TEXTE DE LECTURE:

Jusqu’ici, tout va bien ! Mais ensuite, il poursuit :

« On ne peut nier que, dans les temps anciens, beaucoup de saintes âmes ne soient parvenues à la contemplation parfaite par le seul usage de la prière vocale ; ce qui aurait le même effet sur nous si nous voulions ou pouvions les imiter dans cette merveilleuse solitude, ces abstinences rigoureuses et cette incroyable assiduité à prier. Mais au lieu de ce genre de vie, et dans l’impossibilité de soutenir une si longue attention à Dieu sans distraction, nous sommes invités à nous adjoindre l’aide d’exercices quotidiens de prière mentale, afin d’atteindre un état constant et habituel de recueillement, en réparant les distractions dans lesquelles nous vivons tout le reste de la journée. »

Curieuse forme d’argumentation : puisque nous, modernes, sommes plutôt paresseux, que nous avons horreur de la solitude, de l’abstinence et de l’assiduité, et que la prière vocale est beaucoup trop chronophage, il nous faut trouver une forme de prière qui ressemblerait, plutôt qu’à un repas complet, à un concentré de vitamines.

« Cependant, la main de Dieu n’est pas impuissante : s’il lui plaît, il peut toujours appeler les âmes à la contemplation par la voie de la prière vocale, de sorte qu’elles en fassent leur exercice général et ordinaire. Dans ce cas, ces âmes devront observer, dans leur vie, les conditions suivantes :
Premièrement, s’adonner à une plus grande mesure d’abstraction et de mortification que celle qui est nécessaire à ceux qui pratiquent la prière mentale. La raison en est que l’oraison interne, étant beaucoup plus profonde et tournée vers le dedans de soi, offre une lumière et une grâce beaucoup plus grandes pour découvrir et guérir les désirs déréglés ; elle amène également l’âme à une plus grande simplicité, à une plus grande facilité à se recueillir, etc., et par conséquent l’oraison vocale, pour réparer, devait être accompagnée d’une plus grande abstraction, etc.
Deuxièmement, ceux qui emploient la prière vocale doivent s’obliger à consacrer à leurs exercices quotidiens un temps plus grand que celui qui est nécessaire aux autres, afin de suppléer ainsi à la moindre efficacité de la prière vocale. »

Les pères du désert, saint Benoît, et les grandes figures monastiques de l’histoire de l’Église, auraient été assez surpris de découvrir que la prière vocale publique, officielle, solennelle et corporative de l’Église est moins efficace qu’une « prière intérieure » (quelque peu solipsiste).

CONSIGNE A:
D'après le texte de lecture, de quelles choses avons-nous horreur, nous, modernes ? Citez-les toutes.

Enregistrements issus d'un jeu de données

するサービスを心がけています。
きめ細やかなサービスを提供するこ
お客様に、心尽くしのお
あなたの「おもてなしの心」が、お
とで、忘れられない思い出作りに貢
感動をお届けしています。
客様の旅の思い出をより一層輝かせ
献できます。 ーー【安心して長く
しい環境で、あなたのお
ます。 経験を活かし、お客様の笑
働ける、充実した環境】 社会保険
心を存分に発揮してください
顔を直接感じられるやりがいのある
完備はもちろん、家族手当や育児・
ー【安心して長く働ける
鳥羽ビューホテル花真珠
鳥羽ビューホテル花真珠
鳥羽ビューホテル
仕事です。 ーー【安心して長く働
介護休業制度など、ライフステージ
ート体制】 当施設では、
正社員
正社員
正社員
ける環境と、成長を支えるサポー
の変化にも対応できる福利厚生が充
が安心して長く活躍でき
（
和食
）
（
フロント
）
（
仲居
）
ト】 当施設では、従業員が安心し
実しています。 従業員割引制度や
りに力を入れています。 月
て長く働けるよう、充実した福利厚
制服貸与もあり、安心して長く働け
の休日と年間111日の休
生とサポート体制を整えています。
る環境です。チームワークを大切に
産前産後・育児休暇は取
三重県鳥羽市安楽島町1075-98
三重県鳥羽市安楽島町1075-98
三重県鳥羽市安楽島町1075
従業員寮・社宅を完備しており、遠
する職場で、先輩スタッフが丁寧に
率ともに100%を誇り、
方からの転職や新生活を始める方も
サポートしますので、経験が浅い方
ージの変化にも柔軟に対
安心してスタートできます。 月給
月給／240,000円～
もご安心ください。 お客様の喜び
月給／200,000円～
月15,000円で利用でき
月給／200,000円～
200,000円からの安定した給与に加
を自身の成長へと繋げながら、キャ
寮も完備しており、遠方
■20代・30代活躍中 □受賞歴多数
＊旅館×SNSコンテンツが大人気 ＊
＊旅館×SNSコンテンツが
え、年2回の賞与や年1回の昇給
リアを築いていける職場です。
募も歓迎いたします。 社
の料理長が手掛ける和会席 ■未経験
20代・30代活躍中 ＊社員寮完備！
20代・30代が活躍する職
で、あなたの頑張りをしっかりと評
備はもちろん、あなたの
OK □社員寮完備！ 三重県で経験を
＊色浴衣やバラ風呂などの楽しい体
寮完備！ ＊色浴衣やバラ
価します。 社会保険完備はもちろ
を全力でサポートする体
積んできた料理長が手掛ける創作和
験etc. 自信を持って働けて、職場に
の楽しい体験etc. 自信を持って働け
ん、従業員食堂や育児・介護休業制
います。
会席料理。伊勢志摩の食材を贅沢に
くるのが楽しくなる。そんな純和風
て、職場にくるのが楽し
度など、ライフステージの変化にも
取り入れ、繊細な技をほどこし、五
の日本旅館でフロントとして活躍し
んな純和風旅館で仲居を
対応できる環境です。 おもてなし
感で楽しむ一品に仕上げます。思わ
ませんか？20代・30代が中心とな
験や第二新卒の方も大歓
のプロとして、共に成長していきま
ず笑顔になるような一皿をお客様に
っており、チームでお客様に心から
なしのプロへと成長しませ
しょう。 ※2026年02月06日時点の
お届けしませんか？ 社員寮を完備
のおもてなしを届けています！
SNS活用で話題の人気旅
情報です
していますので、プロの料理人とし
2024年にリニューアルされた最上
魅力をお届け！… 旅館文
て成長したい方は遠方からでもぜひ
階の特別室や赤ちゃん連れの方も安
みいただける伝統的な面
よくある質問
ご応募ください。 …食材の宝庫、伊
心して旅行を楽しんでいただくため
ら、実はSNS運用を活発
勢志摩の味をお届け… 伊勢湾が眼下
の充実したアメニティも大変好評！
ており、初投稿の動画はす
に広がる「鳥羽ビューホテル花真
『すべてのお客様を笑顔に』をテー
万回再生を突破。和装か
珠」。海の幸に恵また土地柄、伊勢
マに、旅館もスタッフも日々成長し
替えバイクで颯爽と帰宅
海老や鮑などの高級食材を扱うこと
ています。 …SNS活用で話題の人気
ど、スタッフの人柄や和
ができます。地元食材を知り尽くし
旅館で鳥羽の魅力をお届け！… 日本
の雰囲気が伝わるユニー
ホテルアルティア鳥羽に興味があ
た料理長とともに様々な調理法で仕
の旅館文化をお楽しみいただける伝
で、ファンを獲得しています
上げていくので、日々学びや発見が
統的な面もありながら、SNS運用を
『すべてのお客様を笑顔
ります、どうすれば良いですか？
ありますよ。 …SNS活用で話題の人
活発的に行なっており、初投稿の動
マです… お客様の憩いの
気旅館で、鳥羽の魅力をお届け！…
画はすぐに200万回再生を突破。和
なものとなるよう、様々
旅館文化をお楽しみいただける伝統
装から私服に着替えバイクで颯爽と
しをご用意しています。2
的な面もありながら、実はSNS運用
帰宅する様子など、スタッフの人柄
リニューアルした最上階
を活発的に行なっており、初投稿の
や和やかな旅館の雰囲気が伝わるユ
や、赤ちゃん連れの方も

CONSIGNE B:
Veuillez extraire telle quelle la partie des enregistrements qui va de leur début jusqu'à la ligne contenant « しょう。 ※2026年02月06日時点の », cette ligne comprise.

CORRIGÉ A:
La solitude, l'abstinence et l'assiduité.

CORRIGÉ B:
するサービスを心がけています。
きめ細やかなサービスを提供するこ
お客様に、心尽くしのお
あなたの「おもてなしの心」が、お
とで、忘れられない思い出作りに貢
感動をお届けしています。
客様の旅の思い出をより一層輝かせ
献できます。 ーー【安心して長く
しい環境で、あなたのお
ます。 経験を活かし、お客様の笑
働ける、充実した環境】 社会保険
心を存分に発揮してください
顔を直接感じられるやりがいのある
完備はもちろん、家族手当や育児・
ー【安心して長く働ける
鳥羽ビューホテル花真珠
鳥羽ビューホテル花真珠
鳥羽ビューホテル
仕事です。 ーー【安心して長く働
介護休業制度など、ライフステージ
ート体制】 当施設では、
正社員
正社員
正社員
ける環境と、成長を支えるサポー
の変化にも対応できる福利厚生が充
が安心して長く活躍でき
（
和食
）
（
フロント
）
（
仲居
）
ト】 当施設では、従業員が安心し
実しています。 従業員割引制度や
りに力を入れています。 月
て長く働けるよう、充実した福利厚
制服貸与もあり、安心して長く働け
の休日と年間111日の休
生とサポート体制を整えています。
る環境です。チームワークを大切に
産前産後・育児休暇は取
三重県鳥羽市安楽島町1075-98
三重県鳥羽市安楽島町1075-98
三重県鳥羽市安楽島町1075
従業員寮・社宅を完備しており、遠
する職場で、先輩スタッフが丁寧に
率ともに100%を誇り、
方からの転職や新生活を始める方も
サポートしますので、経験が浅い方
ージの変化にも柔軟に対
安心してスタートできます。 月給
月給／240,000円～
もご安心ください。 お客様の喜び
月給／200,000円～
月15,000円で利用でき
月給／200,000円～
200,000円からの安定した給与に加
を自身の成長へと繋げながら、キャ
寮も完備しており、遠方
■20代・30代活躍中 □受賞歴多数
＊旅館×SNSコンテンツが大人気 ＊
＊旅館×SNSコンテンツが
え、年2回の賞与や年1回の昇給
リアを築いていける職場です。
募も歓迎いたします。 社
の料理長が手掛ける和会席 ■未経験
20代・30代活躍中 ＊社員寮完備！
20代・30代が活躍する職
で、あなたの頑張りをしっかりと評
備はもちろん、あなたの
OK □社員寮完備！ 三重県で経験を
＊色浴衣やバラ風呂などの楽しい体
寮完備！ ＊色浴衣やバラ
価します。 社会保険完備はもちろ
を全力でサポートする体
積んできた料理長が手掛ける創作和
験etc. 自信を持って働けて、職場に
の楽しい体験etc. 自信を持って働け
ん、従業員食堂や育児・介護休業制
います。
会席料理。伊勢志摩の食材を贅沢に
くるのが楽しくなる。そんな純和風
て、職場にくるのが楽し
度など、ライフステージの変化にも
取り入れ、繊細な技をほどこし、五
の日本旅館でフロントとして活躍し
んな純和風旅館で仲居を
対応できる環境です。 おもてなし
感で楽しむ一品に仕上げます。思わ
ませんか？20代・30代が中心とな
験や第二新卒の方も大歓
のプロとして、共に成長していきま
ず笑顔になるような一皿をお客様に
っており、チームでお客様に心から
なしのプロへと成長しませ
しょう。 ※2026年02月06日時点の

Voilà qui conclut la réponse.